▼▼▼

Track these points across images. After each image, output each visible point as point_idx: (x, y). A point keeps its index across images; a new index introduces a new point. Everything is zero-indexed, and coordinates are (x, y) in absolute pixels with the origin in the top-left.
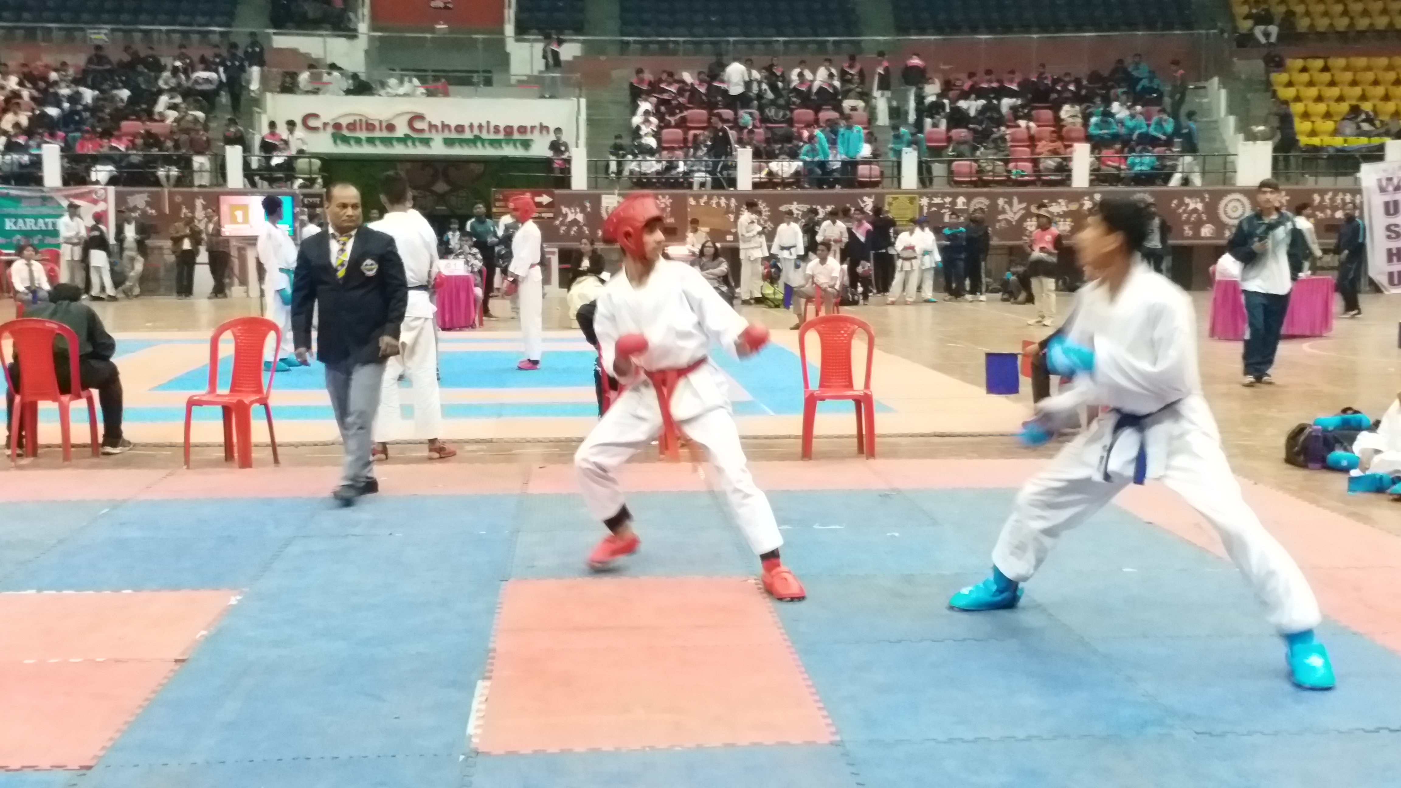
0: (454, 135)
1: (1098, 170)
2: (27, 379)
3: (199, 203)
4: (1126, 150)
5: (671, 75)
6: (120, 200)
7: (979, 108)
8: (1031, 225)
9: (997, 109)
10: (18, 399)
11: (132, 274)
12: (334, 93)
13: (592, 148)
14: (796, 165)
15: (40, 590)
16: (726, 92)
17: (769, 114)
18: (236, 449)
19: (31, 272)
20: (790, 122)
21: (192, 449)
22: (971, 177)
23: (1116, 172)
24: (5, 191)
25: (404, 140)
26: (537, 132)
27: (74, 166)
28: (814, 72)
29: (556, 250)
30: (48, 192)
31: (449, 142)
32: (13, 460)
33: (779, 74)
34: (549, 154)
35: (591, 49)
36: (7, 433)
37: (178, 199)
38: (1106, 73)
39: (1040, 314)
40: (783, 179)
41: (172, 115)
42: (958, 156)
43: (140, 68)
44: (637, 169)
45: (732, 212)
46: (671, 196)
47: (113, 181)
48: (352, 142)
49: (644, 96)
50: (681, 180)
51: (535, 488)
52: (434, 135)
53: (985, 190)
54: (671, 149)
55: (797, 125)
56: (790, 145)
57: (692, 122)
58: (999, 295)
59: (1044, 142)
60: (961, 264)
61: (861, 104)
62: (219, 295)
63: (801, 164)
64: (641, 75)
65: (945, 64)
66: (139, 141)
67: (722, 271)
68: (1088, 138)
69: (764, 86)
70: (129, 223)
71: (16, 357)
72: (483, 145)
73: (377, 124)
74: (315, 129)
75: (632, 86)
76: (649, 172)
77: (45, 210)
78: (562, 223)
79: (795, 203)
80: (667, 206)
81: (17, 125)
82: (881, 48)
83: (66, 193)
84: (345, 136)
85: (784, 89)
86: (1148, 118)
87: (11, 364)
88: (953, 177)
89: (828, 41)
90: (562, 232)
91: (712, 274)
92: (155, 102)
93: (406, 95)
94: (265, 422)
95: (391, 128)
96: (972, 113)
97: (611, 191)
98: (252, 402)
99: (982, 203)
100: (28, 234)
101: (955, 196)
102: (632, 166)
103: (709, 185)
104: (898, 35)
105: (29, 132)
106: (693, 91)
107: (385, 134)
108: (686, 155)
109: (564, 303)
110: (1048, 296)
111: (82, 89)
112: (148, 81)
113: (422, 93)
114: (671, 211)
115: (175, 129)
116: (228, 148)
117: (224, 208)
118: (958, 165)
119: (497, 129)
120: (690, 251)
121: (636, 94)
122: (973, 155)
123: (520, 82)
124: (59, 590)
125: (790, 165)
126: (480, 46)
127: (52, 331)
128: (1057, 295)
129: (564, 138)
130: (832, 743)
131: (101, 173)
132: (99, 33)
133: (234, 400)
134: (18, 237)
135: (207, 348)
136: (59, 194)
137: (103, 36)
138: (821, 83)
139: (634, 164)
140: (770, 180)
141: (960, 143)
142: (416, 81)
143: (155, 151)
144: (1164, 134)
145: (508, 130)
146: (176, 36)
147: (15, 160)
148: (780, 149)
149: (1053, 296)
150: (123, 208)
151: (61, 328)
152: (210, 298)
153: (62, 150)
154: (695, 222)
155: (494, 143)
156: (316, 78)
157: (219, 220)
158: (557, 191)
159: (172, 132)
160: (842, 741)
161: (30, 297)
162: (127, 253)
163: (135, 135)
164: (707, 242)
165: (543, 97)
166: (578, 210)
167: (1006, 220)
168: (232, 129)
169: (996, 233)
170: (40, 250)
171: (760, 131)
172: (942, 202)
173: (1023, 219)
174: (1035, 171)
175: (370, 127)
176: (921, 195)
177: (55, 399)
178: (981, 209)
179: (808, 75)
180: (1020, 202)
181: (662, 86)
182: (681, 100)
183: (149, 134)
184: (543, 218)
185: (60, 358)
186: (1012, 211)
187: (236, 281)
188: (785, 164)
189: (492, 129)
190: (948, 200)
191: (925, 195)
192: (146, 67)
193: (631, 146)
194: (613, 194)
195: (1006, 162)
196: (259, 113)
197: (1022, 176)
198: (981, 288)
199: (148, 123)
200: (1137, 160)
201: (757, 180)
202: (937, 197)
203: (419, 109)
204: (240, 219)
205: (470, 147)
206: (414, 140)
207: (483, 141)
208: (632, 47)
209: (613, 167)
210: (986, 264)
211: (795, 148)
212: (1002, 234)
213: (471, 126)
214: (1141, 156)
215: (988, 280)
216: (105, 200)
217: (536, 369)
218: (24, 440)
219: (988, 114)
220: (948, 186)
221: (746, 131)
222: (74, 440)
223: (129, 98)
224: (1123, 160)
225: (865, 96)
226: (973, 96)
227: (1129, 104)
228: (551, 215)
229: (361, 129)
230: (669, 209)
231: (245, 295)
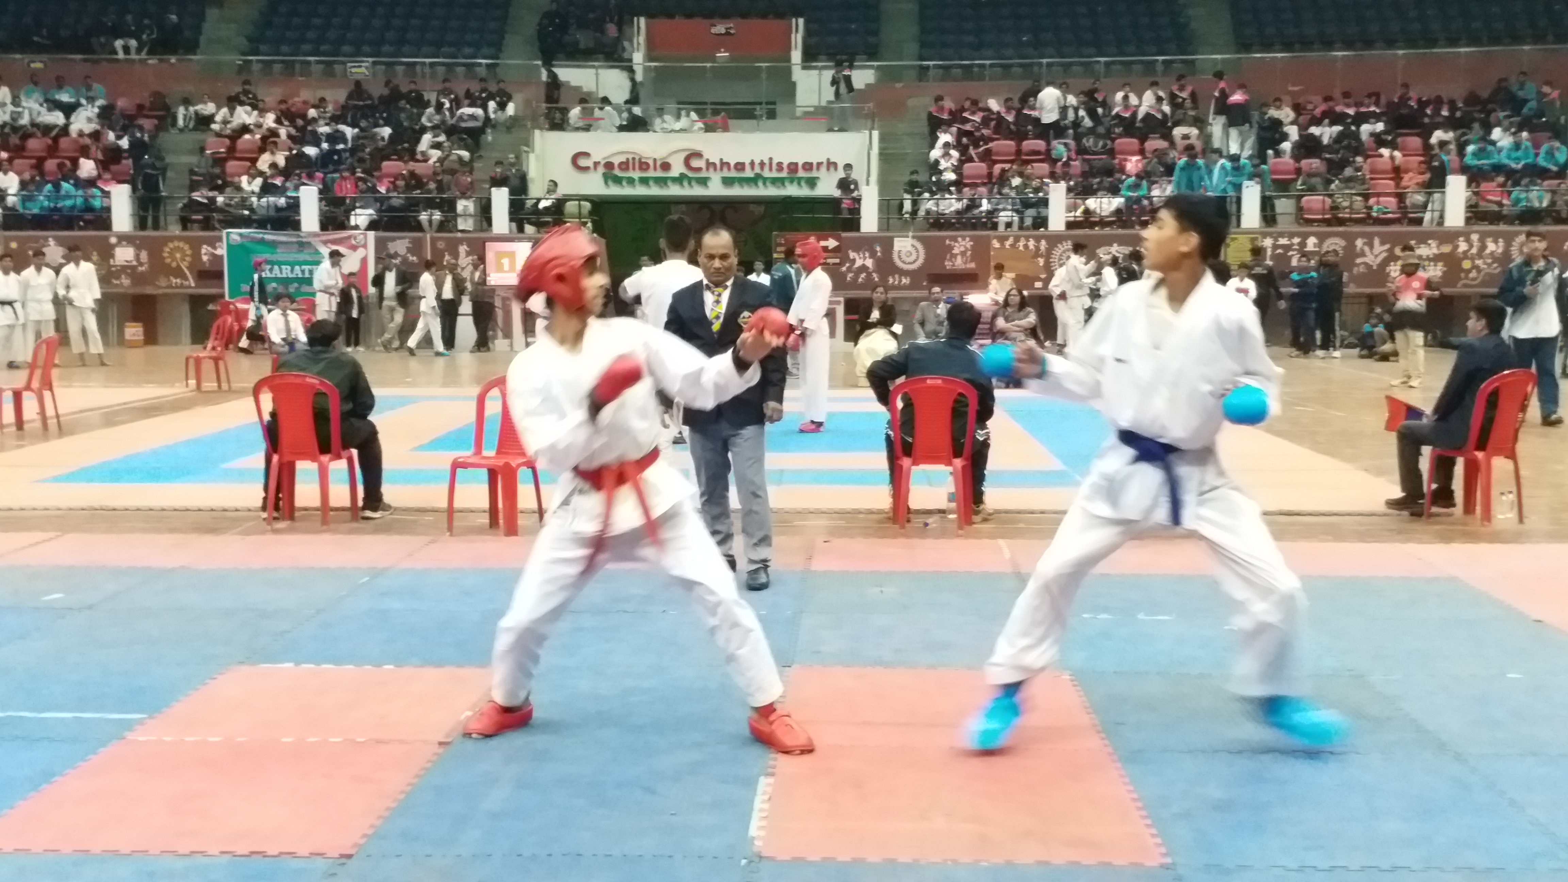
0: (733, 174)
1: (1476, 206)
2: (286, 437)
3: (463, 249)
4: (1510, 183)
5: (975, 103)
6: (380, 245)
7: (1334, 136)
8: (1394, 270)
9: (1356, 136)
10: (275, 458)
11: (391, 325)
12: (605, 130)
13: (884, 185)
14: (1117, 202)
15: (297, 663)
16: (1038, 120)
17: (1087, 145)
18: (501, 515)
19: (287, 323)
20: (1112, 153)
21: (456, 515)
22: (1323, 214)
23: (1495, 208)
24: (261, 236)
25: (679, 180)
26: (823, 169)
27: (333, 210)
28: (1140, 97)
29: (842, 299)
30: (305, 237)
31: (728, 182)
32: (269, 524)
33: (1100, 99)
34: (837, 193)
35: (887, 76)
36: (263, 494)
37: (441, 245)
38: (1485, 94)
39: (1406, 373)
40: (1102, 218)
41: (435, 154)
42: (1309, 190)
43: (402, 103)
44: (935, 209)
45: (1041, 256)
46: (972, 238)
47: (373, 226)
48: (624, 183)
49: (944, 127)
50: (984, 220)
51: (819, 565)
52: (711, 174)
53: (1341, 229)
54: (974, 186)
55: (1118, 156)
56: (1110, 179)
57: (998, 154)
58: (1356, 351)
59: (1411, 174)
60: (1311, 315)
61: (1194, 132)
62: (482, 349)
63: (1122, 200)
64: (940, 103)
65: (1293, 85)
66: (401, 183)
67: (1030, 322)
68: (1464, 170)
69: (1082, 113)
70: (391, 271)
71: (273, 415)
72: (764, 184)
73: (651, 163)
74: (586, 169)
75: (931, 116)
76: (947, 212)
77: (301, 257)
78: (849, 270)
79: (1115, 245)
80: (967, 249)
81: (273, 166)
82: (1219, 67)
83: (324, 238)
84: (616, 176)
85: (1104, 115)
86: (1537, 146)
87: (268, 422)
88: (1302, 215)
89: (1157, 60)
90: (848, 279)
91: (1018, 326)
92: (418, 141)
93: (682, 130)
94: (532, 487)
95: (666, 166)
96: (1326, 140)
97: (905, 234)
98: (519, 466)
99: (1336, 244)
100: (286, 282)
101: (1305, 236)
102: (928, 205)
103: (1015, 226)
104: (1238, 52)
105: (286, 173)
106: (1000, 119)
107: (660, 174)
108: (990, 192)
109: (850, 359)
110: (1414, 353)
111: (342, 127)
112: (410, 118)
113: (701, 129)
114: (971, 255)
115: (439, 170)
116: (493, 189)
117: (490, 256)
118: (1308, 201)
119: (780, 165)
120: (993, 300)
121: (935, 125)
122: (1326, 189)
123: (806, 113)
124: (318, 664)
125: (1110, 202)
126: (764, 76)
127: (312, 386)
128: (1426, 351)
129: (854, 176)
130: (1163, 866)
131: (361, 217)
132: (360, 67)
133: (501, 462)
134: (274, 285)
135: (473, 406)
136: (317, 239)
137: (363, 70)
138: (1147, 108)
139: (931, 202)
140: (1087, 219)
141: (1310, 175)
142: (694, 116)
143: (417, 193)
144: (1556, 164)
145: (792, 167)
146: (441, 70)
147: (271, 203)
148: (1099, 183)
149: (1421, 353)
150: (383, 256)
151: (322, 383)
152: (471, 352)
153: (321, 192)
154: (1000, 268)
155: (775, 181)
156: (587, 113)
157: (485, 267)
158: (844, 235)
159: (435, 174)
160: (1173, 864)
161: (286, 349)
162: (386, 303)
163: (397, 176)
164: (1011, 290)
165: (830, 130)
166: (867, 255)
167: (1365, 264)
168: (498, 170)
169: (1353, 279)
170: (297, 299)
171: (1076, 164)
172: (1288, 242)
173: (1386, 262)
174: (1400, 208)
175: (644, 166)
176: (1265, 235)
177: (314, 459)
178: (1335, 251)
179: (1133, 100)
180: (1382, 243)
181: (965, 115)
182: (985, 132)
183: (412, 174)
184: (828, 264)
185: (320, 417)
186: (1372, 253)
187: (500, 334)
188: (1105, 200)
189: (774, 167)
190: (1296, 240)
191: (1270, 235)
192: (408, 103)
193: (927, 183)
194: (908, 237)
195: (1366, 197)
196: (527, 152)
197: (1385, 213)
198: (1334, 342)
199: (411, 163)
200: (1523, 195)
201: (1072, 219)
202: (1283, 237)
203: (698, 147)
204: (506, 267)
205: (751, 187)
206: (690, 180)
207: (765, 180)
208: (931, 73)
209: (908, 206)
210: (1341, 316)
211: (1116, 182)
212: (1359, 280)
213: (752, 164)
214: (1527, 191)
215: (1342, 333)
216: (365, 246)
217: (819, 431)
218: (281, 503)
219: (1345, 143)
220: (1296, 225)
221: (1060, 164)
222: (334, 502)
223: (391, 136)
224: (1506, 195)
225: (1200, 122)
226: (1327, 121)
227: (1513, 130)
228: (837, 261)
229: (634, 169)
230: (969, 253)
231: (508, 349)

▲▲▲

▸ **What the task requires**
Copy the items word for word, starting at the very beginning and ending with the line that contains "5: (671, 75)", including that line. Leave the pictures out.

▸ **Solution**
Track these points across images. After each image, output each visible point as point_idx: (x, y). A point keeps its index across images; a new index introduces a new point. Everything is zero-indexed, and coordinates are (x, y) in absolute pixels with the origin in the top-left.
0: (454, 135)
1: (1098, 170)
2: (27, 379)
3: (199, 203)
4: (1126, 150)
5: (671, 75)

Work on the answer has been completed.